* [Work required] Copy the listing below line for line, changing no character.
********
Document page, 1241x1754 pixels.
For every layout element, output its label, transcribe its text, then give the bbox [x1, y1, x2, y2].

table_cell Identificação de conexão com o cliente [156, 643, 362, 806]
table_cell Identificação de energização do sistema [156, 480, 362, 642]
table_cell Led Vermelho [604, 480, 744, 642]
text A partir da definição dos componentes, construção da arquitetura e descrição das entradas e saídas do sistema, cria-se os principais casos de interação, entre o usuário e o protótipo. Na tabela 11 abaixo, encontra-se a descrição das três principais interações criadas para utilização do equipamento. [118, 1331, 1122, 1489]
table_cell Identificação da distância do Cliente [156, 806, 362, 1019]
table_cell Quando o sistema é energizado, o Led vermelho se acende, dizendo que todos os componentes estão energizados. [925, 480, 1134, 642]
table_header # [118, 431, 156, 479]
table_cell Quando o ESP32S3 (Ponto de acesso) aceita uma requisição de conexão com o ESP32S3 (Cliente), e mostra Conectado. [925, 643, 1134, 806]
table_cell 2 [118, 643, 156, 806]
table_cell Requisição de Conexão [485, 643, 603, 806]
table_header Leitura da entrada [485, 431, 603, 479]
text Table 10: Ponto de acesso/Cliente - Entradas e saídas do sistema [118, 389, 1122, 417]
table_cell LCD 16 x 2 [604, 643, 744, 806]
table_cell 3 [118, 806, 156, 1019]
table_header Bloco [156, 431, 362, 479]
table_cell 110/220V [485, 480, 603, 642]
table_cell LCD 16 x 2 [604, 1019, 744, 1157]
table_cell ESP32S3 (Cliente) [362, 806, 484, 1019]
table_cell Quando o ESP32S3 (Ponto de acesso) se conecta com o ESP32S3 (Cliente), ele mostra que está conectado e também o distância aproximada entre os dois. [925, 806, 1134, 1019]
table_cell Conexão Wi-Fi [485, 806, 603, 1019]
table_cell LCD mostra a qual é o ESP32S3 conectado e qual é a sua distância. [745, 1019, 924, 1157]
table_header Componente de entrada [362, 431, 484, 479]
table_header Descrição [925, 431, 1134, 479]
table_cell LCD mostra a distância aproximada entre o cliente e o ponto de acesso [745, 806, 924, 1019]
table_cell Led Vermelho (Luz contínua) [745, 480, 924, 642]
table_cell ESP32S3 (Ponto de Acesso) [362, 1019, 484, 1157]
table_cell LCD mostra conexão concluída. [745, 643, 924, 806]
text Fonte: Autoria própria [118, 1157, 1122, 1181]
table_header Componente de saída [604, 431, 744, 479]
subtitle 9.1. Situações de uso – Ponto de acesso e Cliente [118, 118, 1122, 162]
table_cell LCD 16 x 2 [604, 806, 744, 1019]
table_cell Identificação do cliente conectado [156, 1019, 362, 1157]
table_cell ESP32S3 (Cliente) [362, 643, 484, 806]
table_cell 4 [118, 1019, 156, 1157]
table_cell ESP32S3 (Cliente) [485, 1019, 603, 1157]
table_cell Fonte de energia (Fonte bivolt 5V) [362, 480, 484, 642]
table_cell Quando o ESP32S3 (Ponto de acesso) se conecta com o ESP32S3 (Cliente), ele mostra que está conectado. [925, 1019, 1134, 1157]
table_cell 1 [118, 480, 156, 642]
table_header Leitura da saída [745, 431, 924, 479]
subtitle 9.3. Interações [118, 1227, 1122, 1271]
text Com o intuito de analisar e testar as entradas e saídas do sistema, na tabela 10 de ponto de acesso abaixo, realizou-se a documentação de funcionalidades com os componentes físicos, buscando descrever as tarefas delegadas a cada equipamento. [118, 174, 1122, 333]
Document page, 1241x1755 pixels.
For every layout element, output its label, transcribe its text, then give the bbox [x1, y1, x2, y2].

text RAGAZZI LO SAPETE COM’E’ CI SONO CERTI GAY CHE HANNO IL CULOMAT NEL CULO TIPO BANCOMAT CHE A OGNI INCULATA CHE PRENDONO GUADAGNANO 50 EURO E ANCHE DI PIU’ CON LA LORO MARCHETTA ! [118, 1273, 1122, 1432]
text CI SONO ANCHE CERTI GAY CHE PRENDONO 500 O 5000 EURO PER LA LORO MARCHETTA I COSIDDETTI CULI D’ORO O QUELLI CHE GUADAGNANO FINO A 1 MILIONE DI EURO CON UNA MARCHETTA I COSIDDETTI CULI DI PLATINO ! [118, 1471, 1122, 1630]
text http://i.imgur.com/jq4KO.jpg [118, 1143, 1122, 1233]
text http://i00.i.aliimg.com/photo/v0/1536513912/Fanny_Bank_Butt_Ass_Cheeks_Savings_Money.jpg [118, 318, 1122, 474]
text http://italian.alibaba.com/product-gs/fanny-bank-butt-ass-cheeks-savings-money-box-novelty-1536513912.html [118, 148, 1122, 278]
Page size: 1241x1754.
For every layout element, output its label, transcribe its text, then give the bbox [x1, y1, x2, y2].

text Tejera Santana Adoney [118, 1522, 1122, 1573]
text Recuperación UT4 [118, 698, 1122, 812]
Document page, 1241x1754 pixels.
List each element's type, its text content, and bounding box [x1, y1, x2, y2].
********
* [Answer below]
Document page, 1241x1754 pixels.
For every layout element, output its label, transcribe its text, then give the bbox [x1, y1, x2, y2].

table_cell Identificação de conexão com o cliente [156, 643, 362, 806]
table_cell Identificação de energização do sistema [156, 480, 362, 642]
table_cell Led Vermelho [604, 480, 744, 642]
text A partir da definição dos componentes, construção da arquitetura e descrição das entradas e saídas do sistema, cria-se os principais casos de interação, entre o usuário e o protótipo. Na tabela 11 abaixo, encontra-se a descrição das três principais interações criadas para utilização do equipamento. [118, 1331, 1122, 1489]
table_cell Identificação da distância do Cliente [156, 806, 362, 1019]
table_cell Quando o sistema é energizado, o Led vermelho se acende, dizendo que todos os componentes estão energizados. [925, 480, 1134, 642]
table_header # [118, 431, 156, 479]
table_cell Quando o ESP32S3 (Ponto de acesso) aceita uma requisição de conexão com o ESP32S3 (Cliente), e mostra Conectado. [925, 643, 1134, 806]
table_cell 2 [118, 643, 156, 806]
table_cell Requisição de Conexão [485, 643, 603, 806]
table_header Leitura da entrada [485, 431, 603, 479]
text Table 10: Ponto de acesso/Cliente - Entradas e saídas do sistema [118, 389, 1122, 417]
table_cell LCD 16 x 2 [604, 643, 744, 806]
table_cell 3 [118, 806, 156, 1019]
table_header Bloco [156, 431, 362, 479]
table_cell 110/220V [485, 480, 603, 642]
table_cell LCD 16 x 2 [604, 1019, 744, 1157]
table_cell ESP32S3 (Cliente) [362, 806, 484, 1019]
table_cell Quando o ESP32S3 (Ponto de acesso) se conecta com o ESP32S3 (Cliente), ele mostra que está conectado e também o distância aproximada entre os dois. [925, 806, 1134, 1019]
table_cell Conexão Wi-Fi [485, 806, 603, 1019]
table_cell LCD mostra a qual é o ESP32S3 conectado e qual é a sua distância. [745, 1019, 924, 1157]
table_header Componente de entrada [362, 431, 484, 479]
table_header Descrição [925, 431, 1134, 479]
table_cell LCD mostra a distância aproximada entre o cliente e o ponto de acesso [745, 806, 924, 1019]
table_cell Led Vermelho (Luz contínua) [745, 480, 924, 642]
table_cell ESP32S3 (Ponto de Acesso) [362, 1019, 484, 1157]
table_cell LCD mostra conexão concluída. [745, 643, 924, 806]
text Fonte: Autoria própria [118, 1157, 1122, 1181]
table_header Componente de saída [604, 431, 744, 479]
subtitle 9.1. Situações de uso – Ponto de acesso e Cliente [118, 118, 1122, 162]
table_cell LCD 16 x 2 [604, 806, 744, 1019]
table_cell Identificação do cliente conectado [156, 1019, 362, 1157]
table_cell ESP32S3 (Cliente) [362, 643, 484, 806]
table_cell 4 [118, 1019, 156, 1157]
table_cell ESP32S3 (Cliente) [485, 1019, 603, 1157]
table_cell Fonte de energia (Fonte bivolt 5V) [362, 480, 484, 642]
table_cell Quando o ESP32S3 (Ponto de acesso) se conecta com o ESP32S3 (Cliente), ele mostra que está conectado. [925, 1019, 1134, 1157]
table_cell 1 [118, 480, 156, 642]
table_header Leitura da saída [745, 431, 924, 479]
subtitle 9.3. Interações [118, 1227, 1122, 1271]
text Com o intuito de analisar e testar as entradas e saídas do sistema, na tabela 10 de ponto de acesso abaixo, realizou-se a documentação de funcionalidades com os componentes físicos, buscando descrever as tarefas delegadas a cada equipamento. [118, 174, 1122, 333]
Document page, 1241x1755 pixels.
For every layout element, output its label, transcribe its text, then give the bbox [x1, y1, x2, y2].

text RAGAZZI LO SAPETE COM’E’ CI SONO CERTI GAY CHE HANNO IL CULOMAT NEL CULO TIPO BANCOMAT CHE A OGNI INCULATA CHE PRENDONO GUADAGNANO 50 EURO E ANCHE DI PIU’ CON LA LORO MARCHETTA ! [118, 1273, 1122, 1432]
text CI SONO ANCHE CERTI GAY CHE PRENDONO 500 O 5000 EURO PER LA LORO MARCHETTA I COSIDDETTI CULI D’ORO O QUELLI CHE GUADAGNANO FINO A 1 MILIONE DI EURO CON UNA MARCHETTA I COSIDDETTI CULI DI PLATINO ! [118, 1471, 1122, 1630]
text http://i.imgur.com/jq4KO.jpg [118, 1143, 1122, 1233]
text http://i00.i.aliimg.com/photo/v0/1536513912/Fanny_Bank_Butt_Ass_Cheeks_Savings_Money.jpg [118, 318, 1122, 474]
text http://italian.alibaba.com/product-gs/fanny-bank-butt-ass-cheeks-savings-money-box-novelty-1536513912.html [118, 148, 1122, 278]
Page size: 1241x1754.
For every layout element, output its label, transcribe its text, then give the bbox [x1, y1, x2, y2].

text Tejera Santana Adoney [118, 1522, 1122, 1573]
text Recuperación UT4 [118, 698, 1122, 812]
Document page, 1241x1754 pixels.
List each element's type, its text content, and bounding box [x1, y1, x2, y2].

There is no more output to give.